I have played StarCraft for about 3 years now (on and off). I have been looking forward to the sequel for a while now and it will be coming out in December! I'm so excited! Is anyone else looking forward to this game? Also, does anyone still play Starcraft? If you do, you should post you Battle.Net account here...
Comments
Also, Methos, remember to use the search function.
Use the edit button to change a post (find it in the top right of your post) and you can find a search page by going to the link "Search" just under the big "Front Row Crew Forum" at the top of any page.
Nice to see you picked up on the spelling and punctuation thing though. Welcome to the forum.
Star..Craft? Like, crafting stars? I don't want to play some kind of space-based resource management sim, thanks.
Now, I only see the Battle Report videos when they're put right in front of me on YouTube and I only glance at the new news in large chunks randomly.
I doubt I'll be buying a new computer to play it, rather it'll be out of necessity. I'm not even entirely sure I'll buy it at all, I haven't played an actual game on the computer that required installation/software in years.

__ACTION ITEM 1__.
How long has the opening poster in the StarCraft forum thread played StarCraft?
__ACTION ITEM 2__.
List every game, service, and website named in the StarCraft forum thread.
__ACTION ITEM 3__.
Write the next comment in the StarCraft forum thread, following the last one shown.

__ENTRIES SUPPLIED__.

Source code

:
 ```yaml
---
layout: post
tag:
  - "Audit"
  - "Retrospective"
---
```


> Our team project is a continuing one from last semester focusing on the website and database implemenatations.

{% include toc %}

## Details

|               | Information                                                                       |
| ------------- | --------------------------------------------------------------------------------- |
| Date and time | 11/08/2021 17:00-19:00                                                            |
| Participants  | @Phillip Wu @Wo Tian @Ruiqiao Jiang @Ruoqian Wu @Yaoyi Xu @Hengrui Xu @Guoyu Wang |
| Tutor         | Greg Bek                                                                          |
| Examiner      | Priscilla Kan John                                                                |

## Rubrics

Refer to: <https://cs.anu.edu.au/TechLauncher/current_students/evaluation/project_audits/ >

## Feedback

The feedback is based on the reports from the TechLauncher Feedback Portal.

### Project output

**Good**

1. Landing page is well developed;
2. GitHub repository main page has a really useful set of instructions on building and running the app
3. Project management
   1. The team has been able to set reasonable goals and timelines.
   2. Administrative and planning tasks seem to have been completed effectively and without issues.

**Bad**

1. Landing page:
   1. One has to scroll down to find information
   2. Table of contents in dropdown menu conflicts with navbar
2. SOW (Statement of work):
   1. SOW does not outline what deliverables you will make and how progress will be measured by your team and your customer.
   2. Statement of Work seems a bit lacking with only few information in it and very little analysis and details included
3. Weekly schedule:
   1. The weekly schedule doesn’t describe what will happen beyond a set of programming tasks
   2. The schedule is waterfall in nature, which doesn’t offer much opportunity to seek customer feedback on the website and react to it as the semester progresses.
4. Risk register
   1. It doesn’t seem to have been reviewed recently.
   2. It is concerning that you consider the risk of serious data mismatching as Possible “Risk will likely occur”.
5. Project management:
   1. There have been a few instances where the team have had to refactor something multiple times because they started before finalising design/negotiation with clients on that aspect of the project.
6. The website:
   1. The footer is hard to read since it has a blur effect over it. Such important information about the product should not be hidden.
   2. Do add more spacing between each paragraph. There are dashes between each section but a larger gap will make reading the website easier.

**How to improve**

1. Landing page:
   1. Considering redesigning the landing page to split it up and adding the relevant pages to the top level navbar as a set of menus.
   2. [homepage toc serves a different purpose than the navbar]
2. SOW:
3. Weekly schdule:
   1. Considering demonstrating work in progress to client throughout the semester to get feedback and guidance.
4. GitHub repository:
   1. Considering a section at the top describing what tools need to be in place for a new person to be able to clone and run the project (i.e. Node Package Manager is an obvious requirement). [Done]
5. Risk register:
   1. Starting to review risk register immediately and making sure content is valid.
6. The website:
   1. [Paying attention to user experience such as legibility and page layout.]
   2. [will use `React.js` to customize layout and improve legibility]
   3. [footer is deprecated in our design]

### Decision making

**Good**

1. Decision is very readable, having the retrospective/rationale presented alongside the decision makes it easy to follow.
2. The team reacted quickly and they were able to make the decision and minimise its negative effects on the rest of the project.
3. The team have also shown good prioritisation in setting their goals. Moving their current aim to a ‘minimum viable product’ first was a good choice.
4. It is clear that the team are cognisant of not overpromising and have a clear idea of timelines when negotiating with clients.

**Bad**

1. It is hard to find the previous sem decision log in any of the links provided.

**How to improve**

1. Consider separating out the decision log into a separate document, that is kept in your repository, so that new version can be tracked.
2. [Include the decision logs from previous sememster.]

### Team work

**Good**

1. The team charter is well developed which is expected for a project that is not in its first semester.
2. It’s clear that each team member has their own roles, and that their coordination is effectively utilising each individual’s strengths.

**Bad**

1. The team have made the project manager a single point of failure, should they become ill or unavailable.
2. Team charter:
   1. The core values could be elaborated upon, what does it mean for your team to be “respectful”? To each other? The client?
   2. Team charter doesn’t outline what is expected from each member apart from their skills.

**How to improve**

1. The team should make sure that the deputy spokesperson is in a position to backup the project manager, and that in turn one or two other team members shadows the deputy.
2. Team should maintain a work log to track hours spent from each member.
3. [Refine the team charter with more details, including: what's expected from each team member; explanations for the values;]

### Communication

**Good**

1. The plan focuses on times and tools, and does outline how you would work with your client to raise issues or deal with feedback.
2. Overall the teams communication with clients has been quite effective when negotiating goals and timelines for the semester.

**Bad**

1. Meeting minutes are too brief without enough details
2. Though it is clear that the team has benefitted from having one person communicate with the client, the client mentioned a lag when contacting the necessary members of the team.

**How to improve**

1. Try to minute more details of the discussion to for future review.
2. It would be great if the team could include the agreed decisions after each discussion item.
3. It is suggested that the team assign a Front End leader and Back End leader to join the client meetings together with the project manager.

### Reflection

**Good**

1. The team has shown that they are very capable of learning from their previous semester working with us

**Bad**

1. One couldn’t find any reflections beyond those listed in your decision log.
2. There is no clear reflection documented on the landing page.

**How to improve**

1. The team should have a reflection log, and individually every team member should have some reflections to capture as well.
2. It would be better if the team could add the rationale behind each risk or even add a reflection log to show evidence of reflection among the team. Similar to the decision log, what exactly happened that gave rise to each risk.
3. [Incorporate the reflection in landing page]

__WRITTEN REPLY 1__.
About 3 years, on and off.

__WRITTEN REPLY 2__.
StarCraft, Battle.Net, Front Row Crew Forum, YouTube

__WRITTEN REPLY 3__.
I am still enamored by the idea of a new Starcraft game, considering the good, nostalgic memories I have of the first... But, I'd rather watch video of someone playing than actually play myself 9 times out of 10.
As far as the networking is concerned, I guess it shouldn't make much difference, since one would expect games of Starcraft 2 to be peer-to-peer networked.
However, you'll probably have to connect to the Internet to be able to play multiplayer.
Your thoughts, people?
But then, after playing Men of War, I doubt anything can satiate my standards for RTS.
Are there other RTS games like this? Is this a new trend?
Furthermore, technology-wise, the distinction is basically meaningless. There is absolutely no reason to support LAN play separately from simple network play. You're conflating piracy-prevention mechanisms with connectivity modes. The only reason to use "LAN" mode would be to avoid having to contact their authentication server. They could trivially make some sort of "no-auth/local play" mode independent of the networking, but it's not actually a related issue anymore. The relevant network issues really only involve NAT-busting.
Complain about the DRM, but don't complain about the lack of a meaningless and archaic "feature."